Beside the shelf was his own desk in which he did all of his filing, paperwork, and computer correspondence. Currently the space was messy with papers much like Lux's had been. Eric paused to neatly stack the papers and Manila folders so they did not appear so haphazard atop the wooden surface. He ran a hand over his face and glanced at the digital clock reading the time: 1:24 am. He needed sleep, but he needed to finish the paperwork for Jeanine more so. After a hour of nonstop typing he had converted the files needed to pass along to Jeanine herself.
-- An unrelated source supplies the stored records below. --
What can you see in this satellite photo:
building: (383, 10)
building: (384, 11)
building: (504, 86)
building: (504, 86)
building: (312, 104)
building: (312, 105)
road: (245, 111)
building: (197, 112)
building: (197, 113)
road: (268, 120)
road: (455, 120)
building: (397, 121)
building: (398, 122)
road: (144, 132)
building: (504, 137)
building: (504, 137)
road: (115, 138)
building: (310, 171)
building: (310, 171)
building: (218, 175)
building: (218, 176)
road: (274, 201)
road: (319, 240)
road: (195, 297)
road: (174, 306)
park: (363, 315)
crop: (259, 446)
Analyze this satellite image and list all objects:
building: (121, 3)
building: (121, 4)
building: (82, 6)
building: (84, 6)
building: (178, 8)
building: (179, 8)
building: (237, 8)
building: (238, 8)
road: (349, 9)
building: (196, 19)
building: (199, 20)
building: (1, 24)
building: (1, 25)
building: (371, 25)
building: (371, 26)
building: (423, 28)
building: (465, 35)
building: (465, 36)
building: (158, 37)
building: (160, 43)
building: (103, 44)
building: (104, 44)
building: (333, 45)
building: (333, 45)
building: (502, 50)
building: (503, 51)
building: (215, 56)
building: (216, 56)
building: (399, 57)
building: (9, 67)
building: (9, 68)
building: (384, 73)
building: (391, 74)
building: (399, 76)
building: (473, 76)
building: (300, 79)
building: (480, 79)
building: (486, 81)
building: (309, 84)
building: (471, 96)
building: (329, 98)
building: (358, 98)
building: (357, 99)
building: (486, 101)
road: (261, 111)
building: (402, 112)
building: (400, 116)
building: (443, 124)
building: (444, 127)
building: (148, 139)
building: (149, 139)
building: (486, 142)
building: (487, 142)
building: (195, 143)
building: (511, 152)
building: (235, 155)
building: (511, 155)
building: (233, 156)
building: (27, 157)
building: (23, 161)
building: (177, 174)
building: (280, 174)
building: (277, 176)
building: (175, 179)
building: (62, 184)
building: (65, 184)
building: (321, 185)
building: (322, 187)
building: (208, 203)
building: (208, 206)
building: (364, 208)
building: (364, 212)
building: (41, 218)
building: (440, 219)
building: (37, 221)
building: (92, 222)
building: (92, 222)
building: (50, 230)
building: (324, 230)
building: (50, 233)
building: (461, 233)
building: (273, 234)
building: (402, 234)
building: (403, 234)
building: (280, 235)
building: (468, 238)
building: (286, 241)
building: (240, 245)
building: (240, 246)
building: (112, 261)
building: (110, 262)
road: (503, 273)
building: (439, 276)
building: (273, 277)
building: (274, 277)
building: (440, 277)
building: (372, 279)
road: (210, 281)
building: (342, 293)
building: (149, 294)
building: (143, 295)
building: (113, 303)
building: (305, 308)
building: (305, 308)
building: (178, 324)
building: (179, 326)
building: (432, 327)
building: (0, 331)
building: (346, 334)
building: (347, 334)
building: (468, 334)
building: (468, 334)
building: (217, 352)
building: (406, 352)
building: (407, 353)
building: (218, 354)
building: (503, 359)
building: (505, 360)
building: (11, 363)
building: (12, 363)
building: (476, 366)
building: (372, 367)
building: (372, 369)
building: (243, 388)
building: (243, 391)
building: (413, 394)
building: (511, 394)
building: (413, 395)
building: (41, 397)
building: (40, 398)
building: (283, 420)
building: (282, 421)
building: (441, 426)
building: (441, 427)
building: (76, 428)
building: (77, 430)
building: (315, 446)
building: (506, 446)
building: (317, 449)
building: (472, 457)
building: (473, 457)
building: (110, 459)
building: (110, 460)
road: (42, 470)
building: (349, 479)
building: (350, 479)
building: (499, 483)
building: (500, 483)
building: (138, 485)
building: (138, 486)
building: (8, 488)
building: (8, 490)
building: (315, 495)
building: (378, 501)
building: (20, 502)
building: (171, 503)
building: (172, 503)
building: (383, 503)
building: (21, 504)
He saved them and sent out an email marking the message as Attention Jeanine: Divergence. He hated these emails. They made him feel a wrench of guilt straight through his gut. It was like someone was sucker punching him over and over again right in the stomach. Eric shook out his head and sighed powering down the desktop computer. His head was pounding, and his eyes were blurry as he settled down for bed amongst clean sheets and soft pillows. Sleep found him easily, but he dreaded waking in the morning. It was the first day of aptitude testing before the choosing ceremony commenced. He always dreaded that one day of the year because he knew deep down he was killing kids. Innocent children were dying all because of their traits marking themselves as different from the rest. The thoughts almost kept him awake some nights. Some nights he woke up soaked in sweat saying her name: Jeanine.